Lawmakers Propose Limits On University Of California Power
Several state lawmakers on Tuesday unveiled a plan to curb the University of California's power by limiting salaries and putting checks on the UC president's authority.
The proposed amendment to the state constitution would also shorten terms for regents who govern the public university system from 12 years to four.
The amendment would limit compensation for non-faculty employees to $200,000 per year. Higher salaries would have to be approved in a public hearing. Currently, the highest paid employees in the system are football and basketball coaches at the University of California Los Angeles and the University of California Berkeley, who make millions each year.
The proposed amendment would also require the president to report expenditure information to the regents, governor and Legislature and would strip the president's voting power on the board of regents.
"We have not yet taken a formal position on the amendment, though we have some concerns based on our initial review," UC spokeswoman Stephanie Beechem said. "UC is fully committed to transparency and accountability in our budgeting and accounting practices."
To be enacted, the amendment would require support from two-thirds of the Legislature and approval by voters via a ballot measure. The measure is co-authored by three Assembly Democrats. Two Assembly Republicans also spoke in support of the measure at a news conference.
Assemblywoman Sharon Quirk-Silva cited a state audit last year that found misleading and unclear budgeting practices by the UC president's office as evidence the president's power should be curbed.
"I do support full funding of the UCs," the Fullerton Democrat said at a news conference. "The focus for me is transparency and accountability making sure those funds get to our students and get to the professors that are teaching those students."
The audit of UC President Janet Napolitano's office found millions of dollars in reserves not properly disclosed to the public and high salaries. Napolitano disputed some of the report's findings but promised to make changes the auditor recommended, including developing clearer budget procedures.

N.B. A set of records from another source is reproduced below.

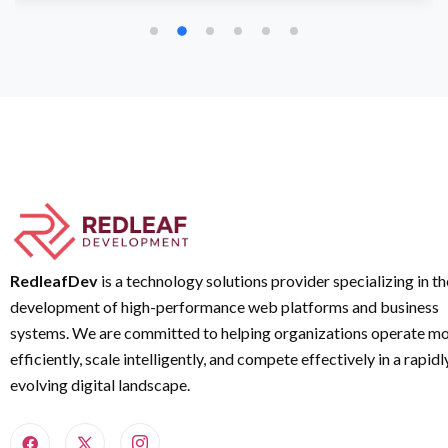
RedleafDev
is a technology solutions provider specializing in th
development of high-performance web platforms and business
systems. We are committed to helping organizations operate m
efficiently, scale intelligently, and compete effectively in a rapidl
evolving digital landscape.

The amendment unveiled Tuesday is the latest effort in a series of attempts by lawmakers to curb the UC's power. Last year, the Legislature and the governor set aside $50 million dollars for the system contingent on the implementation of recommendations in the 2017 audit.
That money will be released to the UC system this year contingent on the board of regents fully implementing some of the audit recommendations at their meeting later this week, Department of Finance spokesman H.D. Palmer said.
In his budget proposal for the next fiscal year, Brown has advocated reducing UC system funding if it raises tuition.